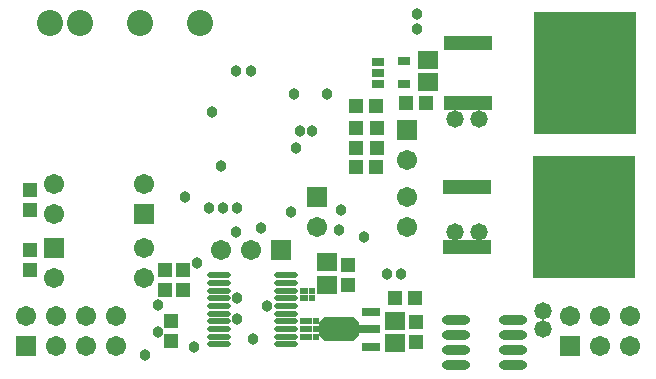
<source format=gts>
%FSDAX24Y24*%
%MOIN*%
%SFA1B1*%

%IPPOS*%
%AMD45*
4,1,8,0.067000,-0.020700,0.067000,0.020700,0.046300,0.041400,-0.046300,0.041400,-0.067000,0.020700,-0.067000,-0.020700,-0.046300,-0.041400,0.046300,-0.041400,0.067000,-0.020700,0.0*
%
%ADD29R,0.019510X0.022040*%
%ADD30R,0.019390X0.021750*%
%ADD31R,0.028420X0.021750*%
%ADD32R,0.023680X0.021750*%
%ADD33R,0.039340X0.021870*%
%ADD34R,0.039150X0.021870*%
%ADD35R,0.039270X0.021870*%
%ADD36R,0.047370X0.051310*%
%ADD37R,0.338710X0.405640*%
%ADD38R,0.159580X0.045400*%
%ADD39R,0.051310X0.047370*%
%ADD40R,0.043310X0.027560*%
%ADD41O,0.078870X0.021780*%
%ADD42O,0.094610X0.031620*%
%ADD43R,0.063120X0.031620*%
%ADD44R,0.078870X0.031620*%
G04~CAMADD=45~4~0.0~0.0~828.0~1339.8~0.0~207.0~0~0.0~0.0~0.0~0.0~0~0.0~0.0~0.0~0.0~0~0.0~0.0~0.0~270.0~1340.0~828.0*
%ADD45D45*%
%ADD46R,0.067060X0.059180*%
%ADD47R,0.067060X0.067060*%
%ADD48C,0.067060*%
%ADD49C,0.086740*%
%ADD50R,0.067060X0.067060*%
%ADD51C,0.038000*%
%ADD52C,0.058000*%
%LNpcb_dimmerbard-1*%
%LPD*%
G54D29*
X010299Y002784D03*
G54D30*
X010299Y003038D03*
G54D31*
X010028Y003038D03*
X010026Y002783D03*
G54D32*
X010427Y002013D03*
X010428Y001756D03*
Y001500D03*
G54D33*
X010082Y002015D03*
G54D34*
X010082Y001760D03*
G54D35*
X010081Y001501D03*
G54D36*
X006000Y003734D03*
Y003065D03*
X005400D03*
Y003734D03*
X005600Y001365D03*
Y002034D03*
X000900Y005715D03*
Y006384D03*
Y004384D03*
Y003715D03*
X013750Y001315D03*
Y001984D03*
X011750Y007780D03*
Y008450D03*
X012450Y007780D03*
Y008450D03*
X011500Y003215D03*
Y003884D03*
G54D37*
X019367Y005500D03*
X019400Y010300D03*
G54D38*
X015450Y004500D03*
Y006500D03*
X015482Y011300D03*
Y009300D03*
G54D39*
X013415Y009300D03*
X013734Y002800D03*
X013065D03*
X014084Y009300D03*
X011765Y007150D03*
X012434D03*
X011765Y009200D03*
X012434D03*
G54D40*
X012500Y010300D03*
X013366Y010674D03*
Y009925D03*
X012500Y010673D03*
Y009926D03*
G54D41*
X009422Y002016D03*
Y001504D03*
Y001760D03*
Y002783D03*
Y003039D03*
Y001248D03*
Y002272D03*
Y002528D03*
Y003295D03*
Y003551D03*
X007178Y001248D03*
Y001504D03*
Y001760D03*
Y002016D03*
Y002272D03*
Y002528D03*
Y002783D03*
Y003039D03*
Y003295D03*
Y003551D03*
G54D42*
X015100Y002050D03*
Y001550D03*
Y001050D03*
Y000550D03*
X016989Y002050D03*
Y001550D03*
Y001050D03*
Y000550D03*
G54D43*
X012248Y001159D03*
Y002340D03*
G54D44*
X012169Y001750D03*
G54D45*
X011185Y001750D03*
G54D46*
X014150Y010724D03*
Y009976D03*
X013050Y001276D03*
Y002024D03*
X010800Y003226D03*
Y003974D03*
G54D47*
X010450Y006150D03*
X000750Y001200D03*
X018900D03*
X004700Y005600D03*
X001700Y004450D03*
X009250Y004400D03*
G54D48*
X010450Y005150D03*
X013450Y006150D03*
Y005150D03*
X000750Y002200D03*
X001750Y001200D03*
Y002200D03*
X002750Y001200D03*
Y002200D03*
X003750Y001200D03*
Y002200D03*
X018900D03*
X019900Y001200D03*
Y002200D03*
X020900Y001200D03*
Y002200D03*
X001700Y006600D03*
Y005600D03*
X004700Y006600D03*
Y003450D03*
Y004450D03*
X001700Y003450D03*
X008250Y004400D03*
X007250D03*
X013450Y007400D03*
G54D49*
X001550Y011950D03*
X002550D03*
X004550D03*
X006550D03*
G54D50*
X013450Y008400D03*
G54D51*
X012800Y003600D03*
X013250D03*
X009700Y009600D03*
X006966Y008984D03*
X007750Y010350D03*
X013784Y012249D03*
X008250Y010350D03*
X006350Y001150D03*
X009903Y008353D03*
X011200Y005050D03*
X011261Y005711D03*
X013779Y011749D03*
X006050Y006150D03*
X007250Y007200D03*
X010800Y009600D03*
X006452Y003959D03*
X008333Y001416D03*
X005150Y001650D03*
Y002550D03*
X004742Y000892D03*
X008789Y002526D03*
X008602Y005123D03*
X007799Y002783D03*
X007800Y002100D03*
X007325Y005800D03*
X007800D03*
X006850D03*
X012037Y004837D03*
X009600Y005650D03*
X010300Y008350D03*
X007750Y005000D03*
X009750Y007800D03*
G54D52*
X018000Y002350D03*
Y001750D03*
X015850Y005000D03*
X015050D03*
Y008750D03*
X015850D03*
X020600Y006850D03*
Y005950D03*
Y005050D03*
Y004150D03*
X019750D03*
Y005050D03*
Y005950D03*
Y006850D03*
X018750Y011700D03*
Y010800D03*
Y009900D03*
Y009000D03*
X019600Y011700D03*
Y010800D03*
Y009900D03*
Y009000D03*
X020450D03*
Y009900D03*
Y010800D03*
Y011700D03*
M02*
</source>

= = = =

(PROBLEM STATEMENT):
Give the entries above again, exactly as written and free of images.

(EXERCISE SOLUTION):
<source format=gts>
%FSDAX24Y24*%
%MOIN*%
%SFA1B1*%

%IPPOS*%
%AMD45*
4,1,8,0.067000,-0.020700,0.067000,0.020700,0.046300,0.041400,-0.046300,0.041400,-0.067000,0.020700,-0.067000,-0.020700,-0.046300,-0.041400,0.046300,-0.041400,0.067000,-0.020700,0.0*
%
%ADD29R,0.019510X0.022040*%
%ADD30R,0.019390X0.021750*%
%ADD31R,0.028420X0.021750*%
%ADD32R,0.023680X0.021750*%
%ADD33R,0.039340X0.021870*%
%ADD34R,0.039150X0.021870*%
%ADD35R,0.039270X0.021870*%
%ADD36R,0.047370X0.051310*%
%ADD37R,0.338710X0.405640*%
%ADD38R,0.159580X0.045400*%
%ADD39R,0.051310X0.047370*%
%ADD40R,0.043310X0.027560*%
%ADD41O,0.078870X0.021780*%
%ADD42O,0.094610X0.031620*%
%ADD43R,0.063120X0.031620*%
%ADD44R,0.078870X0.031620*%
G04~CAMADD=45~4~0.0~0.0~828.0~1339.8~0.0~207.0~0~0.0~0.0~0.0~0.0~0~0.0~0.0~0.0~0.0~0~0.0~0.0~0.0~270.0~1340.0~828.0*
%ADD45D45*%
%ADD46R,0.067060X0.059180*%
%ADD47R,0.067060X0.067060*%
%ADD48C,0.067060*%
%ADD49C,0.086740*%
%ADD50R,0.067060X0.067060*%
%ADD51C,0.038000*%
%ADD52C,0.058000*%
%LNpcb_dimmerbard-1*%
%LPD*%
G54D29*
X010299Y002784D03*
G54D30*
X010299Y003038D03*
G54D31*
X010028Y003038D03*
X010026Y002783D03*
G54D32*
X010427Y002013D03*
X010428Y001756D03*
Y001500D03*
G54D33*
X010082Y002015D03*
G54D34*
X010082Y001760D03*
G54D35*
X010081Y001501D03*
G54D36*
X006000Y003734D03*
Y003065D03*
X005400D03*
Y003734D03*
X005600Y001365D03*
Y002034D03*
X000900Y005715D03*
Y006384D03*
Y004384D03*
Y003715D03*
X013750Y001315D03*
Y001984D03*
X011750Y007780D03*
Y008450D03*
X012450Y007780D03*
Y008450D03*
X011500Y003215D03*
Y003884D03*
G54D37*
X019367Y005500D03*
X019400Y010300D03*
G54D38*
X015450Y004500D03*
Y006500D03*
X015482Y011300D03*
Y009300D03*
G54D39*
X013415Y009300D03*
X013734Y002800D03*
X013065D03*
X014084Y009300D03*
X011765Y007150D03*
X012434D03*
X011765Y009200D03*
X012434D03*
G54D40*
X012500Y010300D03*
X013366Y010674D03*
Y009925D03*
X012500Y010673D03*
Y009926D03*
G54D41*
X009422Y002016D03*
Y001504D03*
Y001760D03*
Y002783D03*
Y003039D03*
Y001248D03*
Y002272D03*
Y002528D03*
Y003295D03*
Y003551D03*
X007178Y001248D03*
Y001504D03*
Y001760D03*
Y002016D03*
Y002272D03*
Y002528D03*
Y002783D03*
Y003039D03*
Y003295D03*
Y003551D03*
G54D42*
X015100Y002050D03*
Y001550D03*
Y001050D03*
Y000550D03*
X016989Y002050D03*
Y001550D03*
Y001050D03*
Y000550D03*
G54D43*
X012248Y001159D03*
Y002340D03*
G54D44*
X012169Y001750D03*
G54D45*
X011185Y001750D03*
G54D46*
X014150Y010724D03*
Y009976D03*
X013050Y001276D03*
Y002024D03*
X010800Y003226D03*
Y003974D03*
G54D47*
X010450Y006150D03*
X000750Y001200D03*
X018900D03*
X004700Y005600D03*
X001700Y004450D03*
X009250Y004400D03*
G54D48*
X010450Y005150D03*
X013450Y006150D03*
Y005150D03*
X000750Y002200D03*
X001750Y001200D03*
Y002200D03*
X002750Y001200D03*
Y002200D03*
X003750Y001200D03*
Y002200D03*
X018900D03*
X019900Y001200D03*
Y002200D03*
X020900Y001200D03*
Y002200D03*
X001700Y006600D03*
Y005600D03*
X004700Y006600D03*
Y003450D03*
Y004450D03*
X001700Y003450D03*
X008250Y004400D03*
X007250D03*
X013450Y007400D03*
G54D49*
X001550Y011950D03*
X002550D03*
X004550D03*
X006550D03*
G54D50*
X013450Y008400D03*
G54D51*
X012800Y003600D03*
X013250D03*
X009700Y009600D03*
X006966Y008984D03*
X007750Y010350D03*
X013784Y012249D03*
X008250Y010350D03*
X006350Y001150D03*
X009903Y008353D03*
X011200Y005050D03*
X011261Y005711D03*
X013779Y011749D03*
X006050Y006150D03*
X007250Y007200D03*
X010800Y009600D03*
X006452Y003959D03*
X008333Y001416D03*
X005150Y001650D03*
Y002550D03*
X004742Y000892D03*
X008789Y002526D03*
X008602Y005123D03*
X007799Y002783D03*
X007800Y002100D03*
X007325Y005800D03*
X007800D03*
X006850D03*
X012037Y004837D03*
X009600Y005650D03*
X010300Y008350D03*
X007750Y005000D03*
X009750Y007800D03*
G54D52*
X018000Y002350D03*
Y001750D03*
X015850Y005000D03*
X015050D03*
Y008750D03*
X015850D03*
X020600Y006850D03*
Y005950D03*
Y005050D03*
Y004150D03*
X019750D03*
Y005050D03*
Y005950D03*
Y006850D03*
X018750Y011700D03*
Y010800D03*
Y009900D03*
Y009000D03*
X019600Y011700D03*
Y010800D03*
Y009900D03*
Y009000D03*
X020450D03*
Y009900D03*
Y010800D03*
Y011700D03*
M02*
</source>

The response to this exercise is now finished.